■ **PROVIDED RECORDS**:
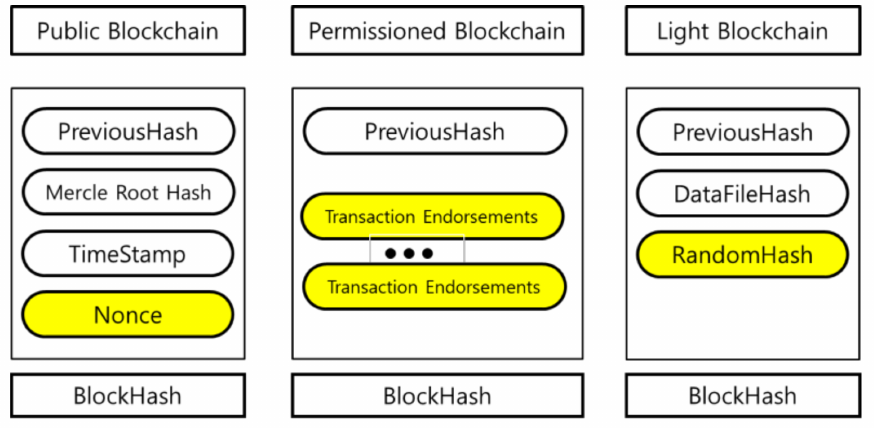
Figure 2. Light Blockchain Architecture.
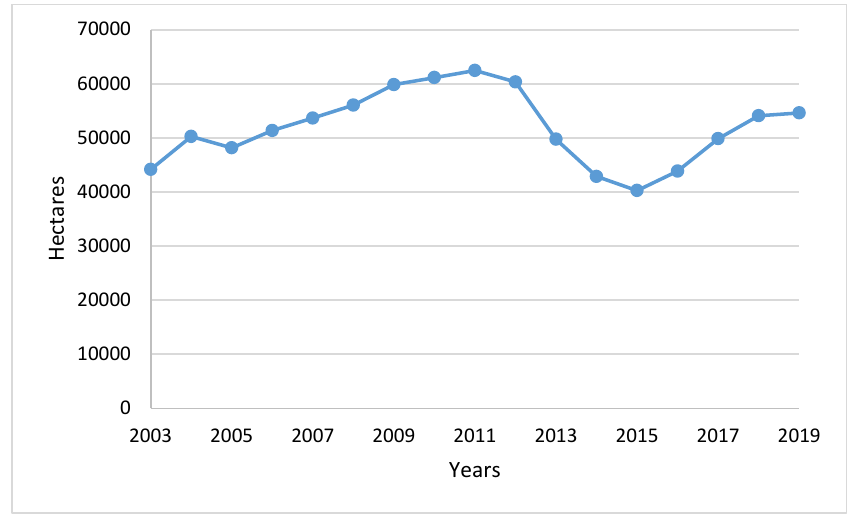
Fig. 3. Coca leaf crops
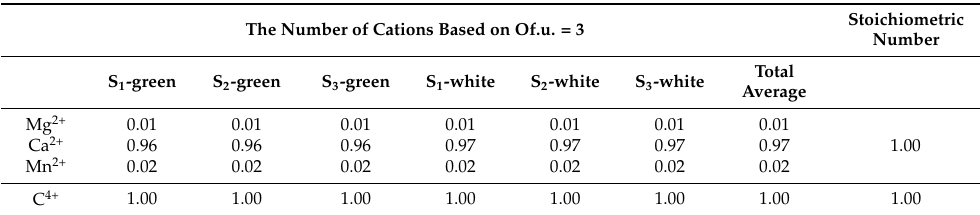
Table 3. Molar composition of three Lvwen stone specimens. The Number of Cations Based on Of.u. = 3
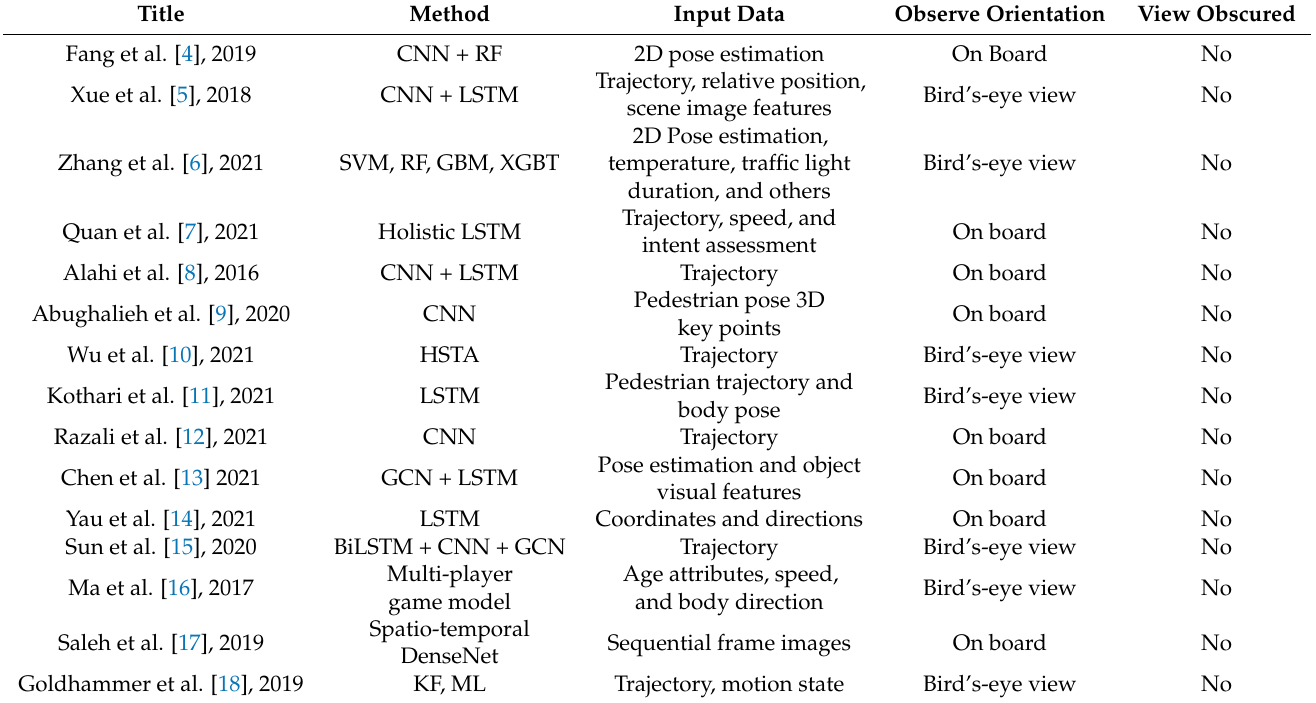
Table 1. Literature on pedestrian intention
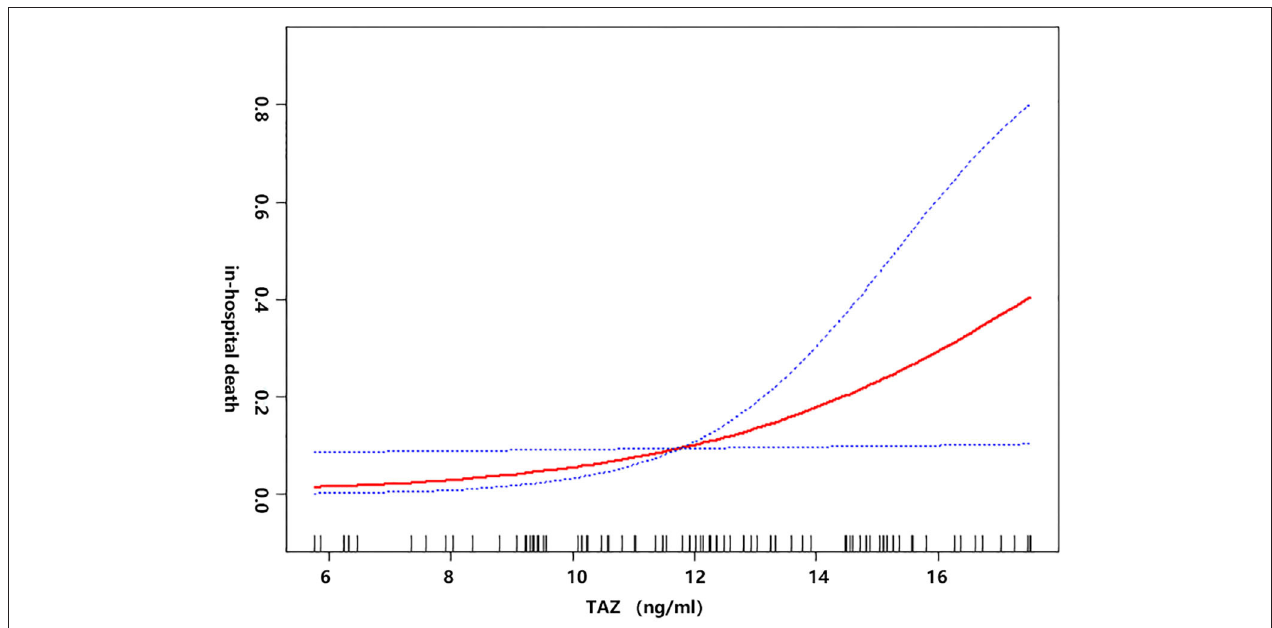
FIGURE 2 | The non-linear relationship between the preoperative plasma level of TAZ and postoperative in-hospital death after adjusting for age, sex, BMI, recent myocardial infarct, serum creatinine ( µ mol/L) cardiac tamponade, and cardiopulmonary bypass time (min).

■ **WHAT THE TASK ASKS**: Once the line containing "Table 1. Literature on pedestrian intention" is found, transcribe it and every line after it to the end of the records, exactly and with no pictures.

■ **ANSWER TO THE EXERCISE**:
Table 1. Literature on pedestrian intention
FIGURE 2 | The non-linear relationship between the preoperative plasma level of TAZ and postoperative in-hospital death after adjusting for age, sex, BMI, recent myocardial infarct, serum creatinine ( µ mol/L) cardiac tamponade, and cardiopulmonary bypass time (min).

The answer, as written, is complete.